Normas da educação especial viram alvo por limitar acesso de alunos com deficiência

O Ministério Público do Tocantins (MPTO) expediu recomendação à Secretaria de Estado da Educação (Seduc) e ao Conselho Estadual de Educação (CEE) para revisar normas que restringem, de forma indevida, o direito à educação inclusiva no estado.

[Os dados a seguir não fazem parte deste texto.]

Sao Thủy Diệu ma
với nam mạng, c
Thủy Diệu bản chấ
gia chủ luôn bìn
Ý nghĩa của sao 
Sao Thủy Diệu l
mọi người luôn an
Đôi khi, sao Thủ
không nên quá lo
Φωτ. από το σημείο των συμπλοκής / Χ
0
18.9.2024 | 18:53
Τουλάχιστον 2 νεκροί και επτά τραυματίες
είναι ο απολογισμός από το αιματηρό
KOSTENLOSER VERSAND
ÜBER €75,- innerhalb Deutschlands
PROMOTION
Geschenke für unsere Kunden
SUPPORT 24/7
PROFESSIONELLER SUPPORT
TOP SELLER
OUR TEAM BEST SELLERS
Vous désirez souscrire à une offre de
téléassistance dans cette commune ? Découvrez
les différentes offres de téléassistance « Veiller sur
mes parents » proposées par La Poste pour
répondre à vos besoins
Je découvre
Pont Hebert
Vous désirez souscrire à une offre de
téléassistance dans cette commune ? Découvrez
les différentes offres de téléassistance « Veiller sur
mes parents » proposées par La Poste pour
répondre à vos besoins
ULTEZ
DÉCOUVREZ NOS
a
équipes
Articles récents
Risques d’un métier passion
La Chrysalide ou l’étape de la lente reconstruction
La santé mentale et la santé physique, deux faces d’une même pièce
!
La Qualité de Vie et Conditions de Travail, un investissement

A medida foi adotada pela 10ª Promotoria de Justiça da Capital, após identificar possíveis retrocessos na Instrução Normativa Seduc nº 05/2025 e na Resolução CEE/TO nº 019/2024, apontadas como instrumentos que dificultam o acesso, a permanência e a aprendizagem de estudantes com deficiência, Transtorno do Espectro Autista (TEA) e outros públicos protegidos pela legislação.

De acordo com a promotora de Justiça Jacqueline Orofino, um dos principais pontos da recomendação trata da interpretação restritiva sobre a atuação do Profissional de Apoio Escolar. “As normas atuais reduzem esse profissional a um agente de cuidados pessoais, com atuação limitada a atividades de alimentação, higiene e locomoção”, destacou.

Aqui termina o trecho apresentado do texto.